§ **Consigne**:
Présentez l'ensemble du matériel ci-dessous sous forme de liste JSON de chaînes, une chaîne par ligne, sans les lignes vides. Laissez les images de côté dans votre réponse.

§ **Données fournies**:

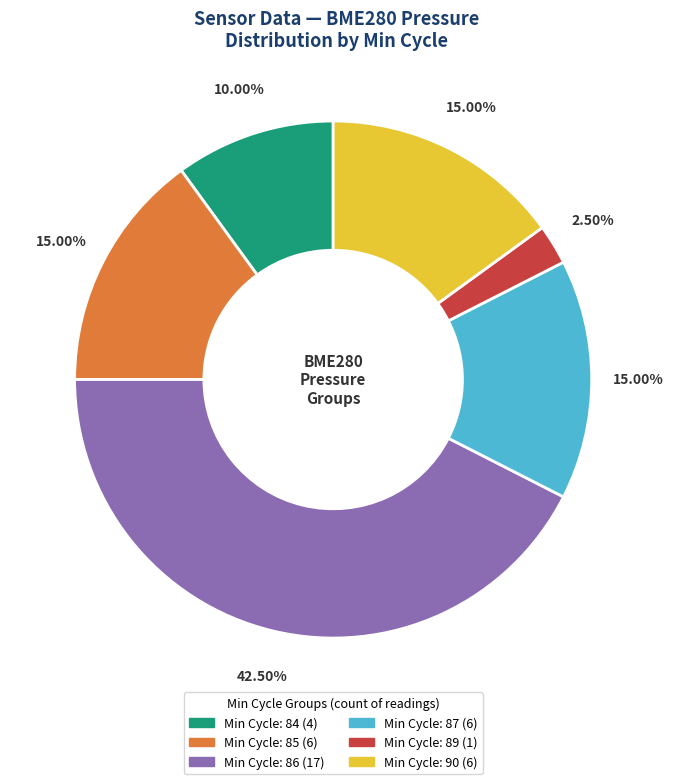

Is there any slice that represents more than half of the pie?

No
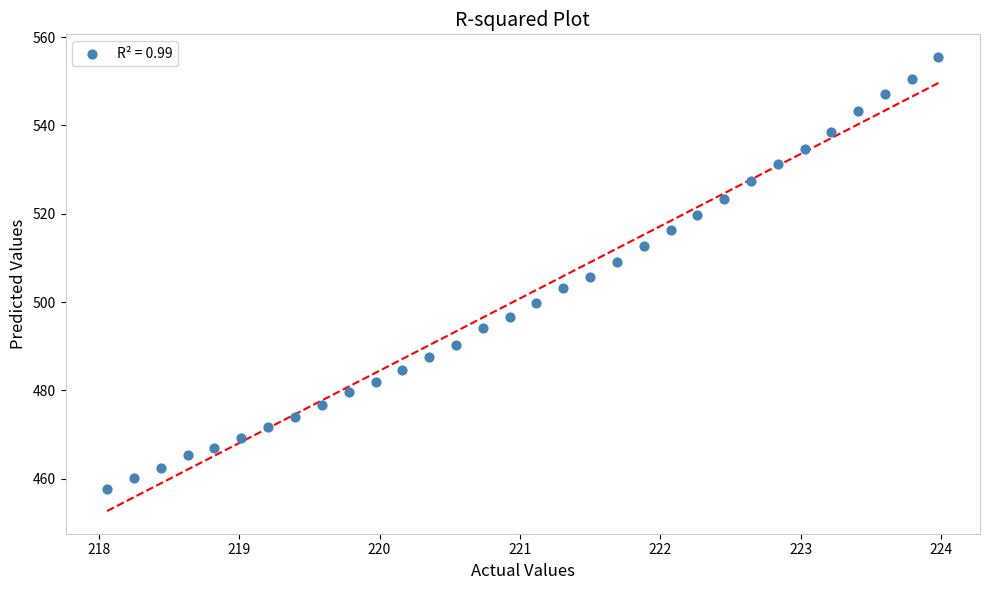

What is the range of X values (max minus min)?

5.9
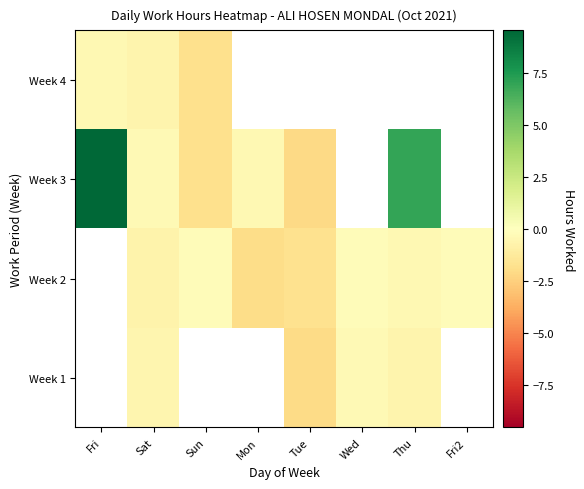

At which category is the sum across all series the highest?

Sat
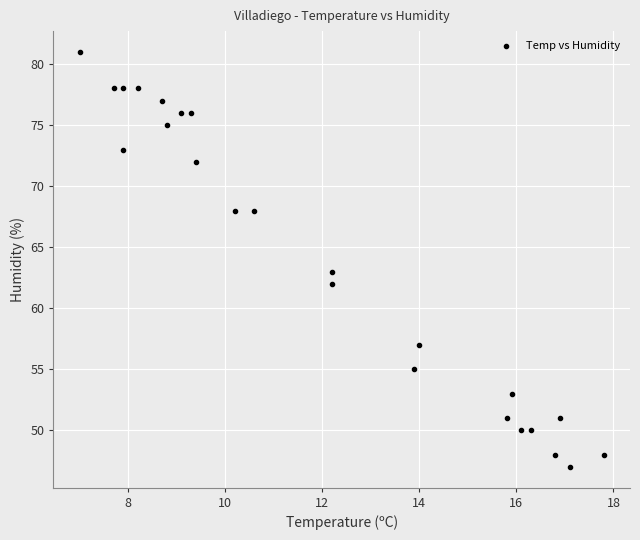

What is the range of Y values (max minus min)?

34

§ **Réponse rédigée**:
[
  "Is there any slice that represents more than half of the pie?",
  "No",
  "What is the range of X values (max minus min)?",
  "5.9",
  "At which category is the sum across all series the highest?",
  "Sat",
  "What is the range of Y values (max minus min)?",
  "34"
]